99 2340.702466078339
199 1554.2998485804023
299 1033.2621478778576
399 687.9966575224632
499 459.1737648492539
599 307.4994241573625
699 206.94633450518404
799 140.27272720480255
899 96.05539325798216
999 66.72510444116288
1099 47.26564733295402
1199 34.35222344563479
1299 25.780770833896106
1399 20.08993395821267
1499 16.310617814669083
1599 13.800045579097526
1699 12.131792149072778
1799 11.022901060325921
1899 10.285571832022322
1999 9.795129215912723
Result: y= -0.010919999357367796 + 0.828043194680475x + 0.0018838815987195895x^2 + -0.08924839845797145x^3


###  PyTorch: Tensors

numpy와 대비되는 tensor의 가장 큰 장점은, **GPU**를 사용 할 수 있다는 점이다(사실 그 외의 다른점에서는 그다지 크게 다르지 않다고 한다)

In [2]:
import torch
import math

dtype= torch.float
device= torch.device('cpu')

# create random input and output data
x= torch.linspace(-math.pi, math.pi, 2000, device= device, dtype= dtype)
y= torch.sin(x)

# randomly initialize weights
a= torch.randn((), device= device, dtype= dtype)
b= torch.randn((), device= device, dtype= dtype)
c= torch.randn((), device= device, dtype= dtype)
d= torch.randn((), device= device, dtype= dtype)

learning_rate= 1e-6
for t in range(2000):
    # forward pass - compute predicted y
    y_pred= a + b*x + c*(x**2) + d*(x**3)
    
    # compute and print loss
    loss= (y_pred - y).pow(2).sum().item()
    if t % 100 == 99:
        print(t, loss)
    
    # back propagation to compute gradients of a, b, c, d with respect to loss
    grad_y_pred= 2.0 * (y_pred - y)
    grad_a= grad_y_pred.sum()
    grad_b= (grad_y_pred * x).sum()
    grad_c= (grad_y_pred * x ** 2).sum()
    grad_d= (grad_y_pred * x ** 3).sum()
    
    a -= learning_rate * grad_a
    b -= learning_rate * grad_b
    c -= learning_rate * grad_c
    d -= learning_rate * grad_d
    
print('Result: y= {} + {}x + {}x^2 + {}x^3'.format(a, b, c, d))

99 127.18893432617188
199 90.88992309570312
299 65.77717590332031
399 48.3851432800293
499 36.328285217285156
599 27.961936950683594
699 22.151092529296875
799 18.111495971679688
899 15.300758361816406
999 13.343435287475586
1099 11.979296684265137
1199 11.027802467346191
1299 10.3636474609375
1399 9.899721145629883
1499 9.575419425964355
1599 9.348576545715332
1699 9.189800262451172
1799 9.078601837158203
1899 9.000678062438965
1999 8.946041107177734
Result: y= -0.011340231634676456 + 0.8530916571617126x + 0.001956378808245063x^2 + -0.09281131625175476x^3


당연히 성능에는 차이가 없다. device='cuda'로 설정 시 속도가 차이날 수는 있음

---
## Autograd
### PyTorch: Tensors and autograd

위의 예시에서는 직접 forward pass와 backward pass를 구현하였지만, 실제로는 backward pass를 구현할 필요가 없다. **Autograd**의 존재 덕분. (autograd에 대한 자세한 내용은 Tutorial_Autograd에서 다룸)

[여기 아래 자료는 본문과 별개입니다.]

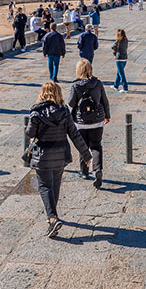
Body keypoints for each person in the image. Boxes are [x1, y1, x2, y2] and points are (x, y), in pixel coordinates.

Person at [26, 81, 93, 238]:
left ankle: (52, 218)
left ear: (43, 94)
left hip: (42, 155)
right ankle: (53, 217)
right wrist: (86, 154)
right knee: (55, 185)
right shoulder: (64, 111)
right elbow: (75, 135)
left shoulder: (36, 113)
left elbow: (30, 133)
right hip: (60, 155)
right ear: (58, 94)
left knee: (44, 186)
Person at [68, 59, 110, 187]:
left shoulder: (75, 85)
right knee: (96, 145)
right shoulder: (98, 83)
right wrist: (107, 116)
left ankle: (84, 172)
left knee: (83, 146)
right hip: (97, 120)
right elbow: (105, 101)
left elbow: (71, 103)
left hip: (81, 122)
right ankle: (97, 169)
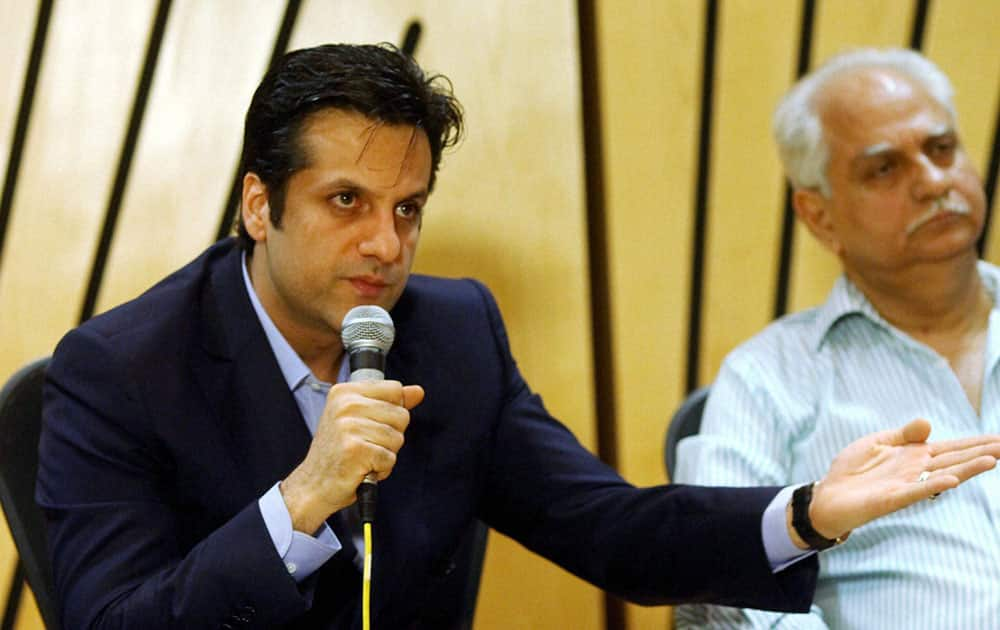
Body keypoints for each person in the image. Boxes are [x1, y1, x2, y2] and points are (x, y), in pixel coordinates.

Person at [36, 43, 1000, 630]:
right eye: (347, 202)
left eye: (409, 208)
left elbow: (614, 532)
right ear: (259, 204)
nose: (386, 243)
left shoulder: (451, 333)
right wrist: (299, 502)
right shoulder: (119, 370)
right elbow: (111, 622)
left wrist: (805, 513)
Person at [674, 48, 1000, 629]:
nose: (932, 181)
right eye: (884, 168)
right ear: (819, 217)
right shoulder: (768, 377)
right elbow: (721, 580)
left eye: (942, 148)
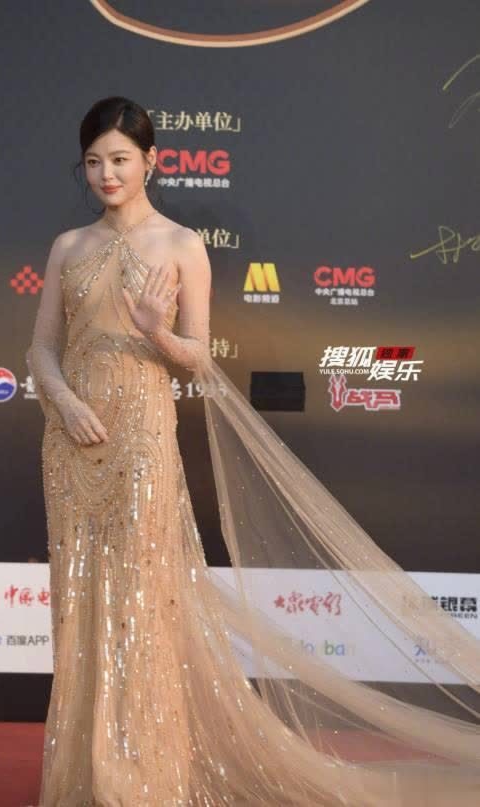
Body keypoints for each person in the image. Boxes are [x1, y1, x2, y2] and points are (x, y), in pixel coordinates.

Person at [26, 96, 480, 807]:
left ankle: (139, 781)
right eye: (93, 162)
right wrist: (64, 400)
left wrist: (155, 329)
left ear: (151, 161)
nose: (106, 174)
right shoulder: (67, 247)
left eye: (119, 159)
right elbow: (40, 350)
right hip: (71, 445)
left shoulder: (181, 245)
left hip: (141, 441)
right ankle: (85, 777)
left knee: (141, 606)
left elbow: (199, 359)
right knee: (78, 607)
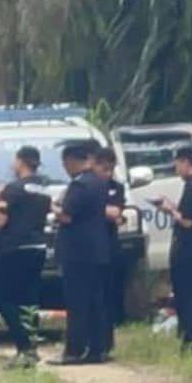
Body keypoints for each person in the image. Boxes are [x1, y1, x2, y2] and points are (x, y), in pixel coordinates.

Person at [0, 146, 52, 367]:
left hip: (15, 247)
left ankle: (23, 344)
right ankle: (31, 346)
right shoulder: (44, 189)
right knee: (29, 298)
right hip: (38, 247)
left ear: (21, 162)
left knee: (2, 297)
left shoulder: (12, 190)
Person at [52, 142, 110, 364]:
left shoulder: (79, 185)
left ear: (71, 161)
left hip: (77, 252)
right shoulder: (98, 182)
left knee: (77, 302)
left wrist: (54, 208)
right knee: (95, 301)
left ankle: (74, 350)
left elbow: (67, 216)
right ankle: (97, 348)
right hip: (96, 250)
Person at [160, 146, 192, 349]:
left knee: (187, 294)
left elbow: (187, 221)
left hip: (187, 249)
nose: (176, 170)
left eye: (177, 165)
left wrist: (169, 211)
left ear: (186, 162)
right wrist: (174, 207)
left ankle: (191, 336)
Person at [93, 146, 127, 354]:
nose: (108, 174)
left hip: (110, 244)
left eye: (111, 169)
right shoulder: (88, 185)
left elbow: (117, 211)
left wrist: (111, 213)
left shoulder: (116, 187)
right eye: (104, 169)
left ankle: (107, 341)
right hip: (90, 245)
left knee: (109, 294)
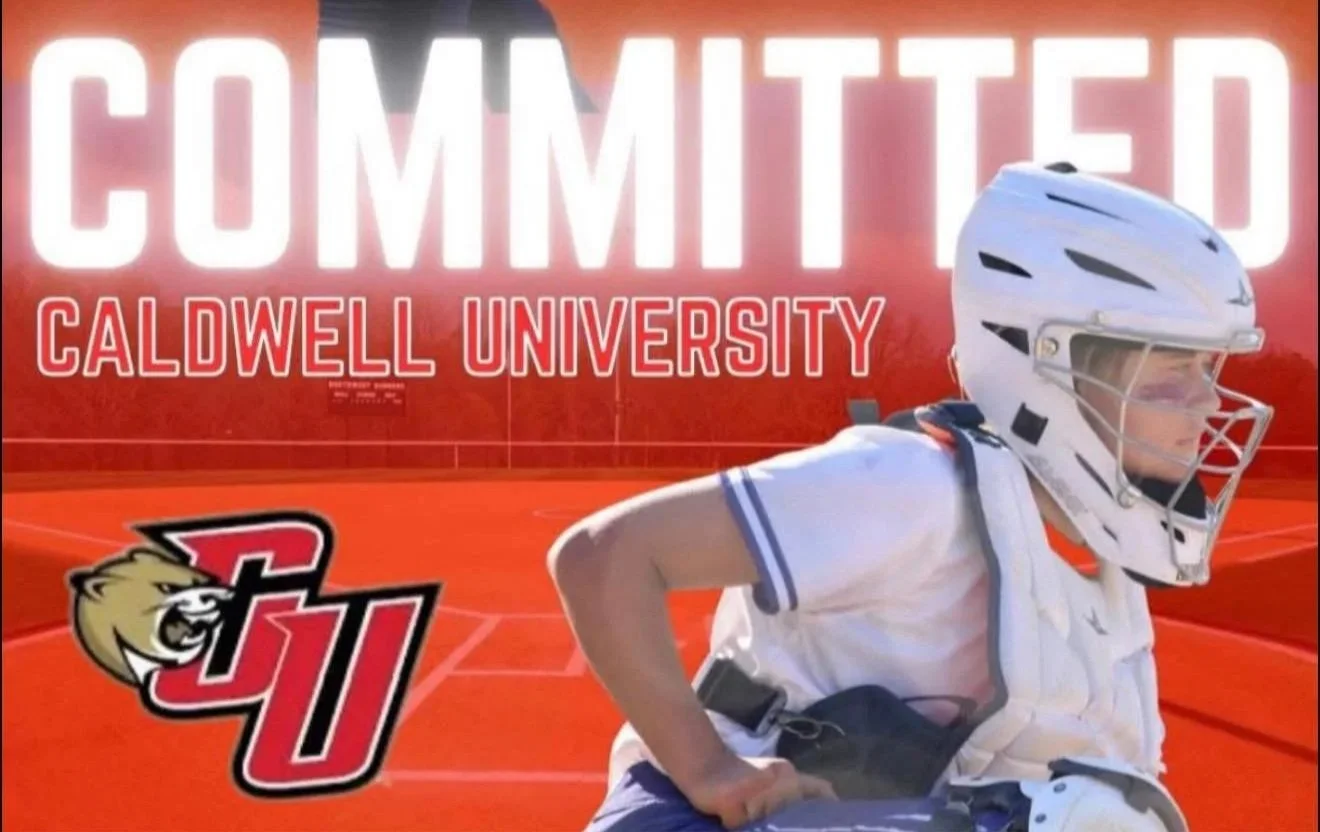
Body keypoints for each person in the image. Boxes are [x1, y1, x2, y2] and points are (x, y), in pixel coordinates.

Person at [548, 161, 1274, 831]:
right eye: (1171, 372)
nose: (1209, 403)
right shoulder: (913, 487)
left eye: (1209, 370)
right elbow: (604, 555)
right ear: (1055, 368)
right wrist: (710, 768)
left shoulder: (1106, 567)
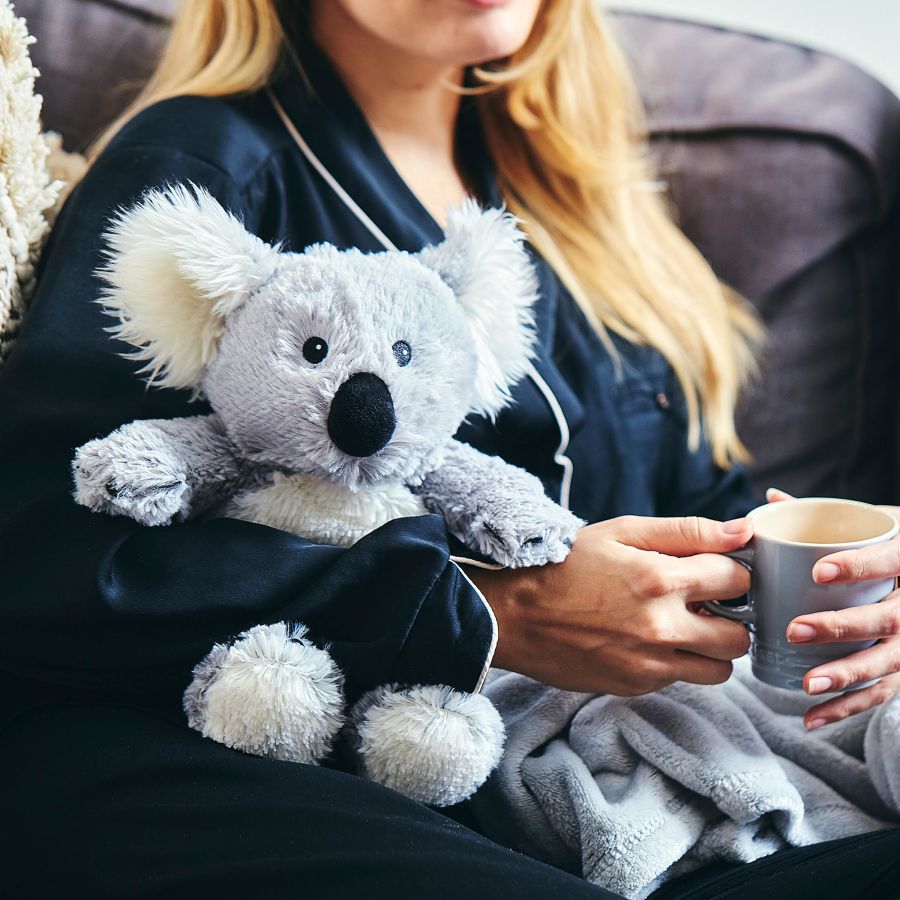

따라서 우리는 forward pass로 network가 가지는 computational graph를 설계해주고, autograd가 backward pass를 진행하도록 ``.backward()``를 불러주기만 하면 된다.

* ``tensor.item()`` - element가 1개밖에 없는 tensor에서, 그 element의 값을 scalar로 반환
* weight을 update할 때에는 연산을 추적할 필요가 없으므로 ``with torch.no_grad()``:로 감싼다!
* weight을 update할 때에는 매 update후 gradient를 초기화(clear)해야 함.

In [3]:
import torch
import math

dtype= torch.float
device= torch.device('cpu')

x= torch.linspace(-math.pi, math.pi, 2000, device= device, dtype= dtype)
y= torch.sin(x)

# create random tensors for weights
# set requires_grad=True to indicate we want to compute gradients of these Tensors during backward pass
a= torch.randn((),  device= device, dtype= dtype, requires_grad=True)
b= torch.randn((),  device= device, dtype= dtype, requires_grad=True)
c= torch.randn((),  device= device, dtype= dtype, requires_grad=True)
d= torch.randn((),  device= device, dtype= dtype, requires_grad=True)

learning_rate= 1e-6
for t in range(2000):
    # forward pass
    y_pred= a + b*x + c*(x**2) + d*(x**3)
    
    # compute loss, which is scala value here
    loss=  (y_pred - y).pow(2).sum()
    if t % 100 == 99:
        # tensor.item() -> only to tensor with only one element, its value to scalar
        print(t, loss.item())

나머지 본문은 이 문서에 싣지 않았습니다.